When the defender Danny Rose demanded that Tottenham invested in the summer transfer market – and not on players he had to look up on the internet – this might have been the sort of thing he had in mind.

Tottenham have enjoyed an additional layer of sweetness in that they beat Chelsea to the punch. Llorente looked set for Stamford Bridge and a reunion with Antonio Conte, under whom he played at Juventus. The Chelsea manager had tried to get him in January only for the striker to say that he would not abandon Swansea in a Premier League relegation fight. This time it was surely a fait accompli.

Enter Tottenham. They have suffered at the hands of their rivals in the past – most notoriously when Willian chose Chelsea over them in 2013 – but not here. Llorente would cost £12m. Pochettino has been unmoved by the one-upmanship. He was concerned simply with upgrading his back-up option to Harry Kane after Vincent Janssen’s toils last season; the club on Friday loaned the Holland striker to Fenerbahce for the remainder of this season. If Pochettino could make a grand statement in the process, then so much the better.

In some respects Llorente, 32, does not fit the club’s age profile, with the manager and the chairman, Daniel Levy, tending to go for younger players with the potential to be developed. But Pochettino knows what he is getting with Llorente – a serial winner and one with the potential to harden Tottenham’s mentality.

Llorente won the Serie A title twice with Juventus, together with the Italian Cup, and the Europa League at Sevilla. He was also a part of the victorious Spain squad at the 2010 World Cup and 2012 European Championship. Pochettino is obsessed with positive energy and he can feel it from Llorente. “From day one he has been like a 16- or 17-year-old going to training with the first team for the first time,” Pochettino said.

“That is massive because that energy is fantastic. It’s a very good example for everyone. Not all experienced players can bring what Fernando can bring. It is not because you are 32 or 33 that you are great. Sometimes you are 33 and struggle but, when we had the possibility to sign Fernando, we moved very quickly. He scored 15 league goals at Swansea last season and he can repeat the same with us.”

The most unusual thing about Llorente’s signing is that the manager demands his centre-forwards work tirelessly and represent the first point of the team’s collective defensive press. Kane is the perfect proponent of his style. Llorente, by contrast, will not run in behind or press. Standing at 6ft 4in, he is an x-marks-the-spot threat.

Llorente was slated by Frank Lampard on Match of the Day in April for his performance in Swansea’s 1-0 defeat at Watford, when the statistics showed he had sprinted for only 19.1 metres. His critics say he lends a one-dimensional approach to a team, with the dimension being the high ball into the box.

But Llorente is all about his clever positioning and he has made a living out of being in the right place at the right time.

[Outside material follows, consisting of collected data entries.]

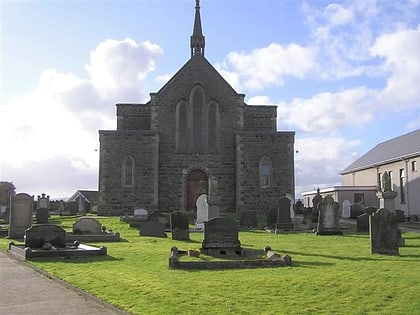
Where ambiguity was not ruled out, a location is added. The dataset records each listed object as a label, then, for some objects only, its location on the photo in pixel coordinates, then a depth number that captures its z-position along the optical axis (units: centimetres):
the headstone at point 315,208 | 3133
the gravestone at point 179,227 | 2164
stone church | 3712
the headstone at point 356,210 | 3888
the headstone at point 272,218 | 2822
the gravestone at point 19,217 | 2339
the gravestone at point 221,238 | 1517
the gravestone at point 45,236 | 1609
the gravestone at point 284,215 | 2605
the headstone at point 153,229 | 2328
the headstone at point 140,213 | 3182
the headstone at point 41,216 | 2969
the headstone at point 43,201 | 4341
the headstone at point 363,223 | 2608
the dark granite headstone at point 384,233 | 1563
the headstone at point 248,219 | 2909
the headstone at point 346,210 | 3921
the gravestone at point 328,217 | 2381
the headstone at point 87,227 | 2209
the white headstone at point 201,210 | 2736
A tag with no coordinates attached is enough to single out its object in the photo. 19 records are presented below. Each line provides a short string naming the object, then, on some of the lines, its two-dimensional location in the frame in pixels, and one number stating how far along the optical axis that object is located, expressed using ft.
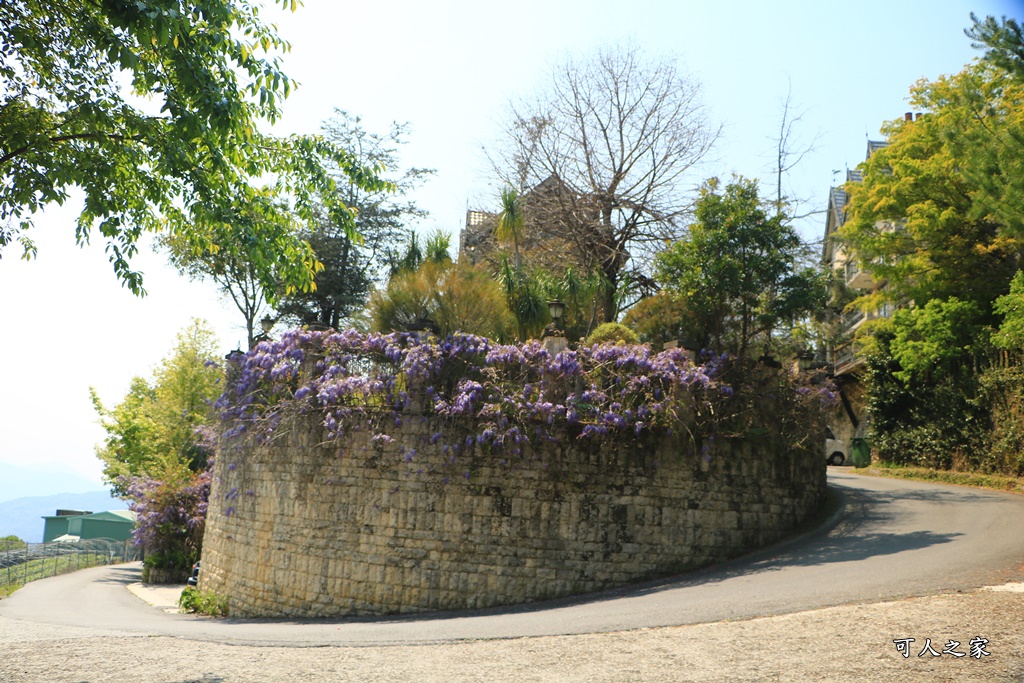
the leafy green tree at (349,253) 98.68
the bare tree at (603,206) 82.23
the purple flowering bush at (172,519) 79.77
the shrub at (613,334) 57.00
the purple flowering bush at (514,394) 43.01
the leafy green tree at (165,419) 97.04
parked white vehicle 103.50
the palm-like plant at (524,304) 63.72
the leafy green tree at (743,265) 60.44
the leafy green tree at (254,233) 29.17
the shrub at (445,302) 62.44
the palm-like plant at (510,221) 68.03
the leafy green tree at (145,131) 26.02
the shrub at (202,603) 50.26
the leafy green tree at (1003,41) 32.63
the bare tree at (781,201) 65.72
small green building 164.66
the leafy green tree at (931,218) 67.77
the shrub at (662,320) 68.11
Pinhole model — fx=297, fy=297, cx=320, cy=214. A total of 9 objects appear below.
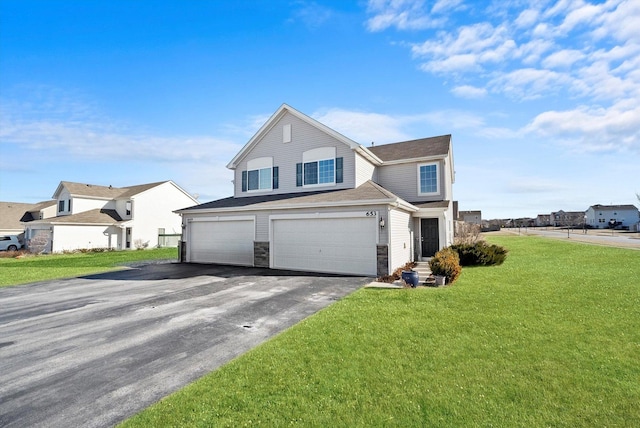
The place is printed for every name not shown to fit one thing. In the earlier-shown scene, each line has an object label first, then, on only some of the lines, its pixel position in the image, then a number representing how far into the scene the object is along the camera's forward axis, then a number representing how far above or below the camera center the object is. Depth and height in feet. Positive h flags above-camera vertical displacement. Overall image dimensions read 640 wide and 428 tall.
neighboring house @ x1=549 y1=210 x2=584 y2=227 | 292.94 +7.41
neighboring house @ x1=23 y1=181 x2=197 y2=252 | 92.32 +3.54
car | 101.35 -4.64
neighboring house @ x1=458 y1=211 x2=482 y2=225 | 247.21 +8.59
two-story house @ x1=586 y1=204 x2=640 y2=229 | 248.50 +8.08
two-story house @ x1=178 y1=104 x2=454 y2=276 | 44.96 +3.55
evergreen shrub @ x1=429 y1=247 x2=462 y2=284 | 36.01 -4.93
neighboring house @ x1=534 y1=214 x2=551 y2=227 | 335.36 +6.29
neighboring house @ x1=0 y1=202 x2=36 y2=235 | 114.25 +5.04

He was crucial to Swansea’s successful campaign against relegation, scoring four of his goals in the final five matches, and his overall return certainly brooked no argument.

“People talk about the running and I do not understand,” Llorente said last May. “When I am in my best form, I will probably run 10 or 11 kilometres a game. I run when I need to run. You compare the stats for tall men and I actually run a lot. I know where I need to be and I do my job.”

Llorente will provide an alternative to Kane and, possibly, an interesting foil for him. He hopes to make his debut at Everton on Saturday having, coincidentally, faced Pochettino on his professional debut for Athletic Bilbao in 2005. Pochettino was in defence for Espanyol and the game finished 1-1. “Fernando remembers it better than me,” the manager said with a smile. “He said to me the other day it was 16 January 2005. I said to him that there was only one thing I remember and that was he didn’t score.”